STANISŁAW KŁODZIŃSKI

On 15 September 1947 in Kraków, Municipal Judge Dr. Henryk Gawadzki, a member of the Kraków District Commission for the Investigation of German Crimes in Poland, on the written motion of the first prosecutor of the Supreme National Tribunal, dated 25 April 1947 (file no. NTN 719/47), interviewed as a witness, in accordance with the provisions of and procedure provided for under the Decree of 10 November 1945 (Journal of Laws of the Republic of Poland No. 51, item 293), in relation to art. 254, 107, and 115 of the Code of Criminal Procedure, the person specified below, a former prisoner of the Auschwitz concentration camp, who testified as follows:


Name and surname Stanisław Kłodziński
Age 29
Religious affiliation Roman Catholic
Citizenship and nationality Polish
Occupation medical doctor
Place of residence Szpitalna Street 34, flat 6, Kraków
Testifies freely

I was interned at the Auschwitz camp between 12 August 1942 and 18 January 1945 as Polish political prisoner 20019. In the course of the evacuation of the camp, I was moved to the Mauthausen camp. From the first days of January 1942 until the end of my time at Auschwitz, I worked at the main camp, in the hospital at block 20, initially as an orderly and then as a doctor.
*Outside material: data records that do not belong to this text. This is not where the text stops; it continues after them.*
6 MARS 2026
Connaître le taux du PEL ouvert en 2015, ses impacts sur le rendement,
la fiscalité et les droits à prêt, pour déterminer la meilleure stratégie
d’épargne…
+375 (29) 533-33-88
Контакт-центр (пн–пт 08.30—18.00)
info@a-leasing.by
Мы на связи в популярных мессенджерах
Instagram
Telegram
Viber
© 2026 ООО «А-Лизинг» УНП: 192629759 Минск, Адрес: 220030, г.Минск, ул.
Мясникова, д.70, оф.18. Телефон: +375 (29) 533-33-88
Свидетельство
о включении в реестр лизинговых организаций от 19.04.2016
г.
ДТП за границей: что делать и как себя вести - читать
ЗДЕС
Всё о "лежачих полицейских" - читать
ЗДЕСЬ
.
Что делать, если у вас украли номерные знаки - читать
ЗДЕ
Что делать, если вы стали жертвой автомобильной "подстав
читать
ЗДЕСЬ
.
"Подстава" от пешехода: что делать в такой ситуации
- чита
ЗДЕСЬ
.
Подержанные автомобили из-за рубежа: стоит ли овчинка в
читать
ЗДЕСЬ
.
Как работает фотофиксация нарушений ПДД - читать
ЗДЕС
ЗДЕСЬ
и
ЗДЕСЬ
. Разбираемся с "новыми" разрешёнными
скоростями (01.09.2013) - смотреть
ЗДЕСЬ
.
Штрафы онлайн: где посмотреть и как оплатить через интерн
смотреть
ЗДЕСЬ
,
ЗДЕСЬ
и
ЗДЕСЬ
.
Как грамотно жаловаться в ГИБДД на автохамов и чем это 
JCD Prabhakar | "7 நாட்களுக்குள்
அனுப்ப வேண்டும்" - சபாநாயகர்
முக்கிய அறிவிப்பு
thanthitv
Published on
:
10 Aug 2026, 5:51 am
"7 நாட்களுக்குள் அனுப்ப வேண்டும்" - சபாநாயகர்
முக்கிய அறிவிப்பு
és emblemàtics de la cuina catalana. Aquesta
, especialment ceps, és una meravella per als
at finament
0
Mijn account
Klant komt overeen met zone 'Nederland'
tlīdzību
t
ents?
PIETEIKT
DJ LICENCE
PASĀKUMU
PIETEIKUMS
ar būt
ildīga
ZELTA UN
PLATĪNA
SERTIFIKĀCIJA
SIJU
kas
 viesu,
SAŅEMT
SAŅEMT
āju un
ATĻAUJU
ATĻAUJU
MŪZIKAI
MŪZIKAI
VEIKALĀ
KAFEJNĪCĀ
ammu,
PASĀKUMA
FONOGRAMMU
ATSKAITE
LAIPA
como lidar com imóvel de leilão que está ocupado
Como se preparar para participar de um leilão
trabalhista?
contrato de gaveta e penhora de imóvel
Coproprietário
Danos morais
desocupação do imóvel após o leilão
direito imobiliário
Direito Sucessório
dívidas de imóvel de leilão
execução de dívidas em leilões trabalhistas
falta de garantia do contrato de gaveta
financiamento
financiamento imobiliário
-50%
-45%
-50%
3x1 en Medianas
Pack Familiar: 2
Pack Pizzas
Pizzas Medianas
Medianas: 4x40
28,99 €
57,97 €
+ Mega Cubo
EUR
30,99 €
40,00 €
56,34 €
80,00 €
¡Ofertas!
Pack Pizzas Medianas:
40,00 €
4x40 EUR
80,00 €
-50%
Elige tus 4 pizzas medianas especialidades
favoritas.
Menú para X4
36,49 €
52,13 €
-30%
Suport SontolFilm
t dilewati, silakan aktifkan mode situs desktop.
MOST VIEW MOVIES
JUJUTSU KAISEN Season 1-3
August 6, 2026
I clearly remember and I am stating decisively the following fact: after Liebenschel took over, there were two selections for gassing, each carried out in a different way, i.e. those designated for gassing, both from the hospital and the camp, were first sent to block 10, and from there, the prisoners were successively transported in vans to Birkenau. There were no systematic selections over that period.

At that the report was concluded and it was signed after it was read out.